**ABOUT THIS TASK**
Search the listing for the word "pinky". Copy every line where it is found.

**DATA FOR THE TASK**

◇ ◇ ◇ ◇ ◇ ◇ ◇

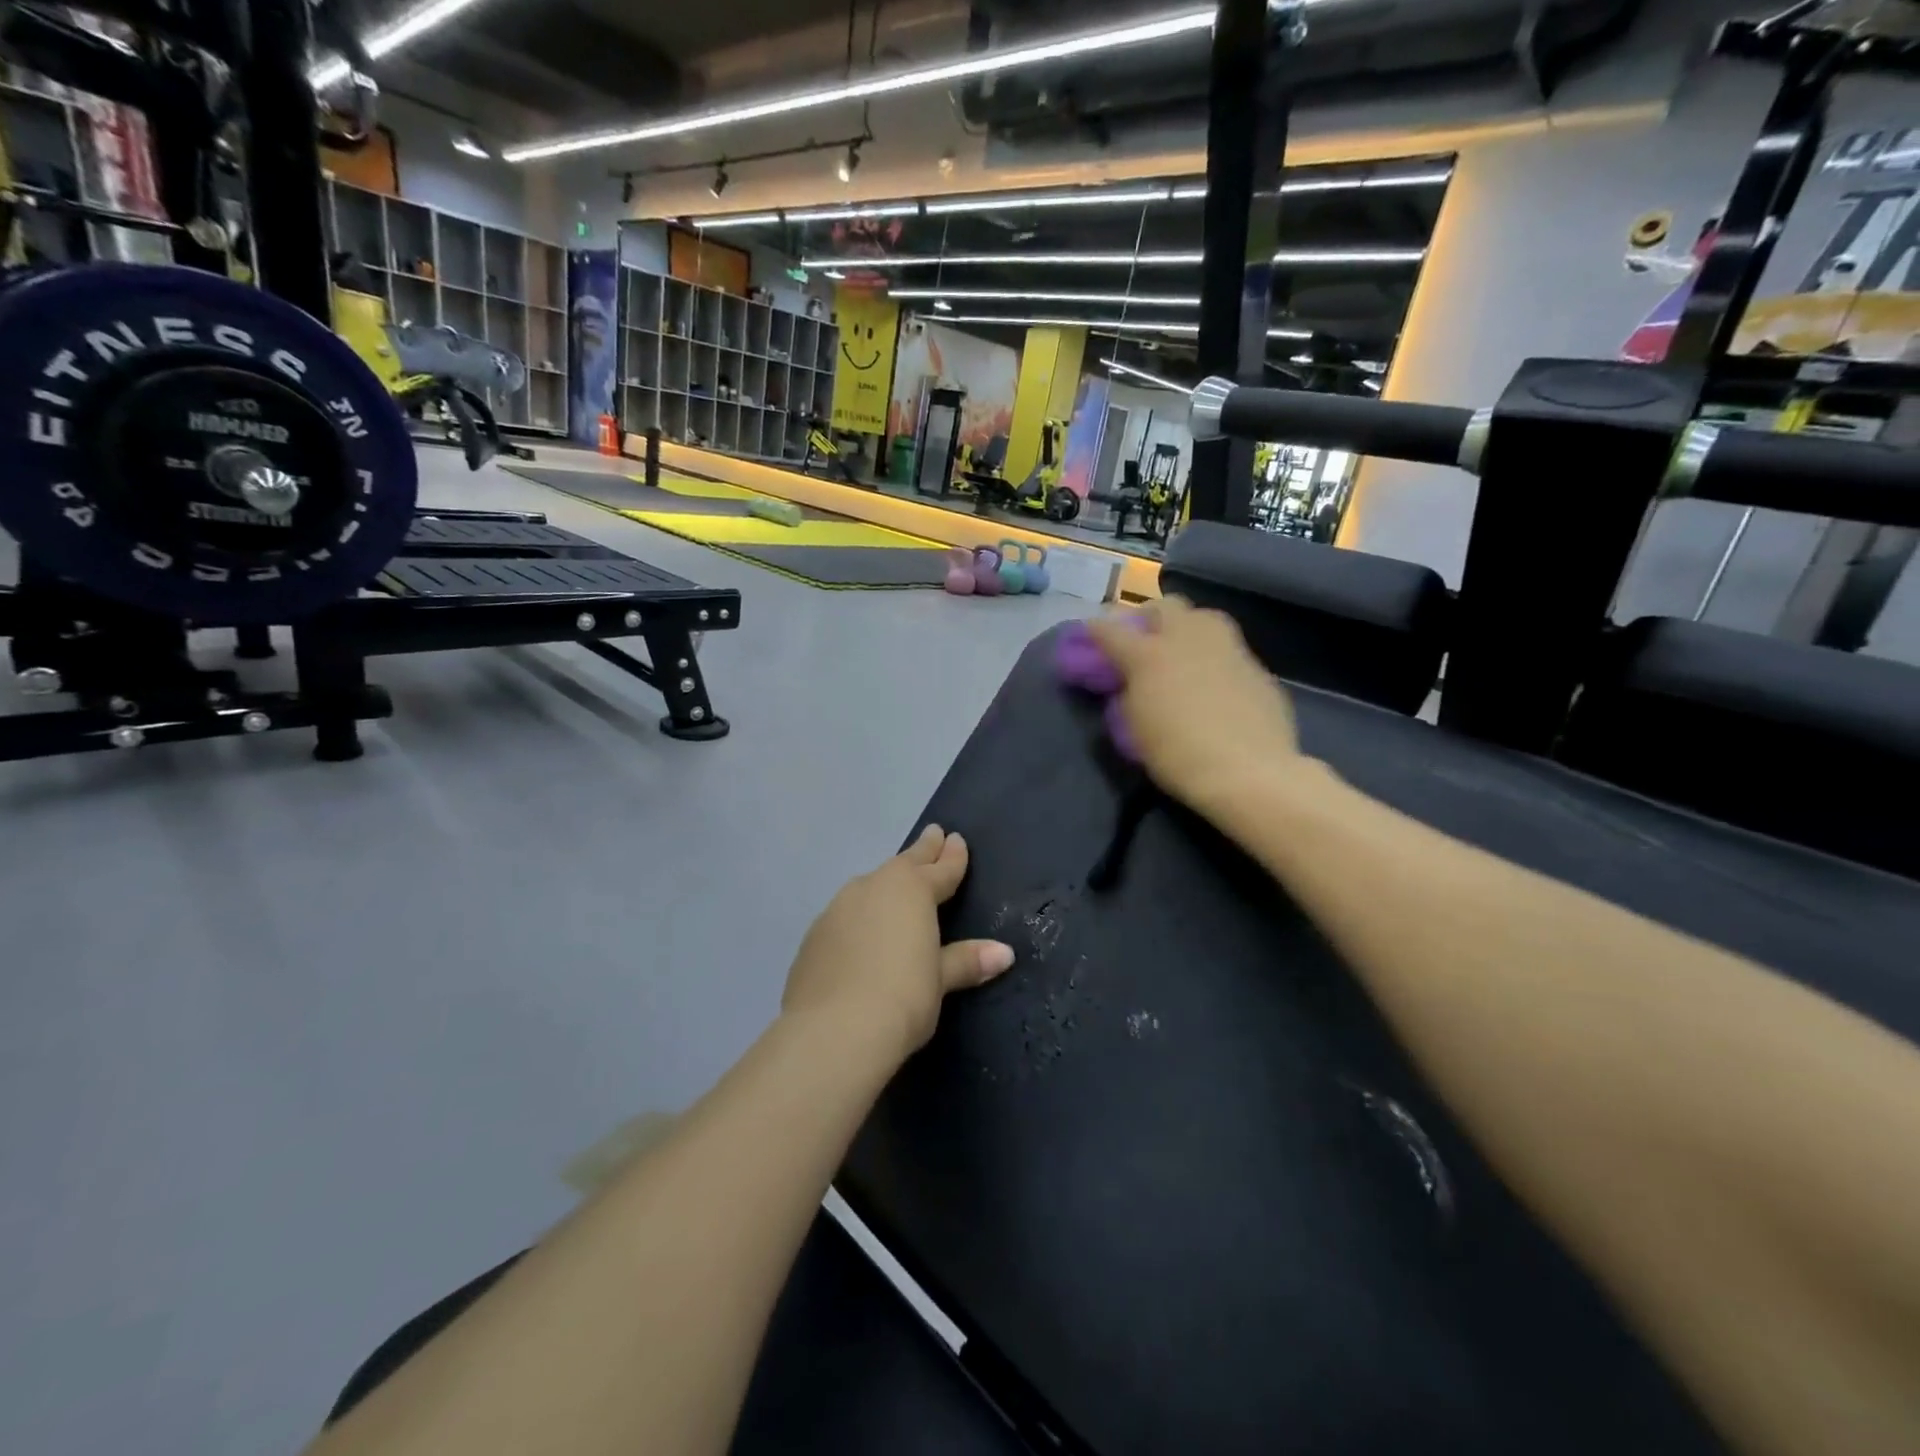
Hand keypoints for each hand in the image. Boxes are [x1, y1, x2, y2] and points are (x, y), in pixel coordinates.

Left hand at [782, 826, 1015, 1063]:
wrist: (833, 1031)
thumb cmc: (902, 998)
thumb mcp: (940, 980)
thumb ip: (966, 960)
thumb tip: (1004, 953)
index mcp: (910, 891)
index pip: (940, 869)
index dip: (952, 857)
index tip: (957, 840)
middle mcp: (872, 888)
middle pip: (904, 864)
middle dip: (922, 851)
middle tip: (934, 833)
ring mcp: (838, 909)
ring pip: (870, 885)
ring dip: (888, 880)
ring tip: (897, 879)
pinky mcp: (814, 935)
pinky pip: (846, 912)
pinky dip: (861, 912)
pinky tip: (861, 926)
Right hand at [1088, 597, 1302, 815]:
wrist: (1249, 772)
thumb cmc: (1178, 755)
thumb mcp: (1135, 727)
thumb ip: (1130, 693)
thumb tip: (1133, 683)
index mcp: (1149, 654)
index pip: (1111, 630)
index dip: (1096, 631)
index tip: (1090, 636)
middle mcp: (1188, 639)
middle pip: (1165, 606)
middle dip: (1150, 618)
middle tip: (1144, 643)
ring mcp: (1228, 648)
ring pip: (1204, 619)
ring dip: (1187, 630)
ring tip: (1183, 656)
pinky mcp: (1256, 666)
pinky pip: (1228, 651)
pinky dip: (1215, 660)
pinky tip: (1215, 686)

◇ ◇ ◇ ◇ ◇ ◇ ◇

**SOLUTION**
pinky mcp: (814, 935)
pinky pip: (846, 912)
pinky dip: (861, 912)
pinky tip: (861, 926)
pinky mcp: (1256, 666)
pinky pip: (1228, 651)
pinky dip: (1215, 660)
pinky tip: (1215, 686)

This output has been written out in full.